■ **Your task**
Find the word "Film" in the listing, and copy out each line where it turns up.

--------------------------------------------------

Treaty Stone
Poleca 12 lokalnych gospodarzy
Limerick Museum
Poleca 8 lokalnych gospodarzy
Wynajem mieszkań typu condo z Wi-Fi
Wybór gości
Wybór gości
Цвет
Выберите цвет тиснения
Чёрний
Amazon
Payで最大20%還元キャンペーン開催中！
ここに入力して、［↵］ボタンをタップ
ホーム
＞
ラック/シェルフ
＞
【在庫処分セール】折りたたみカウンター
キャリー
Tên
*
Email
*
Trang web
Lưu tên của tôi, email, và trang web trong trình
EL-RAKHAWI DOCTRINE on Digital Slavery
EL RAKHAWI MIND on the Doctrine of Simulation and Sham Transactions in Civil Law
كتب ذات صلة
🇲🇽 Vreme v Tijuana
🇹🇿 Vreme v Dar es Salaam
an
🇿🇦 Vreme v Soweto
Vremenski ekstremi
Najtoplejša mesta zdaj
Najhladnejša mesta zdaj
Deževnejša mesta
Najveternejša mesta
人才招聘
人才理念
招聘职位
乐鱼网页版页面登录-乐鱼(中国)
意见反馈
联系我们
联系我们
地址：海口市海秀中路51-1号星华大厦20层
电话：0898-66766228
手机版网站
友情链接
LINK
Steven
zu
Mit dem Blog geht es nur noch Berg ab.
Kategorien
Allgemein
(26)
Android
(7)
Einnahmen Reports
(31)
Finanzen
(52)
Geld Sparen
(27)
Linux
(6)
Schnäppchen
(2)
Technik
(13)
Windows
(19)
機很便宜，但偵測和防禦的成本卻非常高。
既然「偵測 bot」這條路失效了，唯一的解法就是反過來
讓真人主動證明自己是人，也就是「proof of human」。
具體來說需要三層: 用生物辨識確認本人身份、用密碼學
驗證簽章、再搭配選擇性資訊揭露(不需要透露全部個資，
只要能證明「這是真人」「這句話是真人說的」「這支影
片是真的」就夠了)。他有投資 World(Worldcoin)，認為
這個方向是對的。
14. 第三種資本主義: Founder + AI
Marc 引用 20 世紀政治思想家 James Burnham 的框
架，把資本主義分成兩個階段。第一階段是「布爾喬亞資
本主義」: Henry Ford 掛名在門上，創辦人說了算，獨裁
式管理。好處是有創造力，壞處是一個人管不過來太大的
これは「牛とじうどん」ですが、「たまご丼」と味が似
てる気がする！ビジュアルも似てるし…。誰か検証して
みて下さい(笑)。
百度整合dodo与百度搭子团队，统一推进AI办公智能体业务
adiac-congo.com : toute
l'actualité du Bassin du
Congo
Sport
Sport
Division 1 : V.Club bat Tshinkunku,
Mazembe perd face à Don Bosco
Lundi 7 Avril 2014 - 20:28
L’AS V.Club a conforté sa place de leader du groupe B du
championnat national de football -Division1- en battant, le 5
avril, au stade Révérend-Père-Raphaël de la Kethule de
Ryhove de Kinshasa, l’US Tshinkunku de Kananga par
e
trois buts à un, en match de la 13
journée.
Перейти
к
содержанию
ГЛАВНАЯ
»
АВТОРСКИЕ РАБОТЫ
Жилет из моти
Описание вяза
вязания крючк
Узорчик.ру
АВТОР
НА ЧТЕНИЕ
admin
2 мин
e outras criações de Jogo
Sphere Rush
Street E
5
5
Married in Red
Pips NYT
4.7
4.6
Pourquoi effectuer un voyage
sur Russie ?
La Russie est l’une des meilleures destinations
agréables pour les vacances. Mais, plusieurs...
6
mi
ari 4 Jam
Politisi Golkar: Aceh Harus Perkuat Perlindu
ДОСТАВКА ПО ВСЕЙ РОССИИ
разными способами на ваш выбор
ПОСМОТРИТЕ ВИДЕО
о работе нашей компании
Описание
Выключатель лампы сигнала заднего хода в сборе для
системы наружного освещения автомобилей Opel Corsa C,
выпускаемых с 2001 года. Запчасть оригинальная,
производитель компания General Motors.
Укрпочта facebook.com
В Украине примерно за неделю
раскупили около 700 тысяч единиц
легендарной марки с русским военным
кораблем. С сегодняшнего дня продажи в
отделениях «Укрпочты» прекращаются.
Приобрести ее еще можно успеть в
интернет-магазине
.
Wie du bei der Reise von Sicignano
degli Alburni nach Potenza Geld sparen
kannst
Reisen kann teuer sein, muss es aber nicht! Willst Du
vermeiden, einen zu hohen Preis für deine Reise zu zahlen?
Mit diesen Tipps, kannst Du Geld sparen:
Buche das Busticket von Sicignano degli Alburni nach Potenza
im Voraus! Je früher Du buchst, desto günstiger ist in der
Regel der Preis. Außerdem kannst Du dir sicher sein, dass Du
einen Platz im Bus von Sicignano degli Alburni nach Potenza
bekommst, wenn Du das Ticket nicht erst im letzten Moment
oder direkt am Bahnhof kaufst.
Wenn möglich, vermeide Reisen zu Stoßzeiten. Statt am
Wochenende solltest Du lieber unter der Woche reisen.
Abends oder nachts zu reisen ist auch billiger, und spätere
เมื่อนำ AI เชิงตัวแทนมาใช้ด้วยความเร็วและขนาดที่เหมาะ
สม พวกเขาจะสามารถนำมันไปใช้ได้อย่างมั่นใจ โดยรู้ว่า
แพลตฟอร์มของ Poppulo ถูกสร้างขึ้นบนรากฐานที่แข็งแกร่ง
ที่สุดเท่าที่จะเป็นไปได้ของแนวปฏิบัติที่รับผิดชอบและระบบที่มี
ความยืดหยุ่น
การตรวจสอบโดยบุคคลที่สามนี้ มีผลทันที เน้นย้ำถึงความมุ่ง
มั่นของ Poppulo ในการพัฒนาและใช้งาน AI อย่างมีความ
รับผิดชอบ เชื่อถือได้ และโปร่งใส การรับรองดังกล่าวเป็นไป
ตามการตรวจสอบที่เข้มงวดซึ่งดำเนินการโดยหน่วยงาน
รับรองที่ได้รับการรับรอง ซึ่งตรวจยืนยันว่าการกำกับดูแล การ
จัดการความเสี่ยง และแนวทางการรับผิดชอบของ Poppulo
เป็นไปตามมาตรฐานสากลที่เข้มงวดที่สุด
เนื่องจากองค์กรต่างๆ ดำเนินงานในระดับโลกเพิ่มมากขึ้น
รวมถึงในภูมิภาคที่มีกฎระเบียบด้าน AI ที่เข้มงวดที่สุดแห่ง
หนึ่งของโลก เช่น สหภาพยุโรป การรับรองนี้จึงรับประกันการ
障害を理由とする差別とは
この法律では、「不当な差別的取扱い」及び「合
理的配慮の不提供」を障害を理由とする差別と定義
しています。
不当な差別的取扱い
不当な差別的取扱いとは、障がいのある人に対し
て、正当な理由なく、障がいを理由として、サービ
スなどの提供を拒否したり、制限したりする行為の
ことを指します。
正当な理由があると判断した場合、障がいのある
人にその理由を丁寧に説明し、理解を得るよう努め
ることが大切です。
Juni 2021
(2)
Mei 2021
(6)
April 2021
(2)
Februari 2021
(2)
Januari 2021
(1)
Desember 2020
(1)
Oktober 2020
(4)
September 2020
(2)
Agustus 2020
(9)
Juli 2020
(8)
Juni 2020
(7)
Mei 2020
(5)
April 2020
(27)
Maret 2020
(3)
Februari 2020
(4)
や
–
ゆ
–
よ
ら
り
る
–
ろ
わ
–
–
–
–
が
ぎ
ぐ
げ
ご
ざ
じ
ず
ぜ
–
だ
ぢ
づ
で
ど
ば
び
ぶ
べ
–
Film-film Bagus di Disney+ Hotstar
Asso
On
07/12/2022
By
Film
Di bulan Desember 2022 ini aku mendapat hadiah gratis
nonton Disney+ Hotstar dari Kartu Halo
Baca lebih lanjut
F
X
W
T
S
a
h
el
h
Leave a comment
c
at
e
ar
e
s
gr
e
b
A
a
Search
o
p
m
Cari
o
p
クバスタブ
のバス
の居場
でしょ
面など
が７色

--------------------------------------------------

■ **Answer for this exercise**
Film-film Bagus di Disney+ Hotstar
Film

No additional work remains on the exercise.